Tybalt follows after us. I wish he’d chirrup out some joke or song to cheer me despite myself. But he sinks onto a high-backed stool set against the far wall, plugging his nose with his fingers while I wash Juliet and replace her puke-covered swaddling with fresh bands. He watches like a cat outside a mouse hole until I nurse her to sleep.

“What’s the Order of Santa Caterina?” A funny question, even for a boy as odd as Tybalt.

“A convent.” The truth. But from the confusion that pulls at his
curious eyes, I can see that like so many of life’s truths, it’s of no particular help. Not until I explain,

A place where nuns live.”

This Tybalt understands. He clasps his hands against his chest, fluttering his eyelids and pulling his cheeks taut in mimicry of the dourest abbess, and parades around the room. Then he asks, “What does
weaned
mean?”

I crook an elbow around Juliet’s head, to protect her from hearing such a word. “Weaned is when a child grows too big for nursing.”

He nods like some great sage. “When they’re weaned, they go to the convent.”

His words catch me cold. “When who’s weaned? Who’s going to a convent?”

“It’s what the bishop said, when Uncle bade me give him the silver chalice.” He screws his voice into a perfect imitation of the bishop’s haughty tone: “We shall keep a place at the Cloister of Santa Caterina. Send her as soon as she is weaned.”

Something sharp jags inside me. “You’re sure that’s what you heard?”

Tybalt puts a hand to his heart, swearing on his most prized possessions: three marzipan wise men he’s been hoarding since Christmas.

“Was he looking at your uncle, or at another man?”
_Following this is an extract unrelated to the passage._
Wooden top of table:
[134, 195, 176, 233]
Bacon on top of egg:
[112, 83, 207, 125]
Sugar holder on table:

“He looked at the chalice. It was heavy, and I had to carry it for hours, until he took it from me.”

I curse that chalice, which I mistook for a mere paschal offering, never guessing it was the first piece of a convent-dowry. Now I see that the silver goblet is like Juliet herself—a sacrifice Lord Cappelletto will gladly make, bargaining with God to give him a son.

Tybalt’s words still turn in my head hours later, as I fall into a tormented sleep in which I dream I search all through Ca’ Cappelletti only to discover my girl gone, and Lord Cappelletto laughing over some swollen-headed boy who fills her cradle. This boy is so hideously deformed, his face cannot be called human. He has a spiderish number of arms and legs, which spill out of the cradle onto the floor. Even as I dream, I can hear Lady Cappelletta howling as she lies wakeful with wild-eyed fear that she’ll never deliver a living son. Or maybe she howls from the grim realization of all that it will take for her to bear one.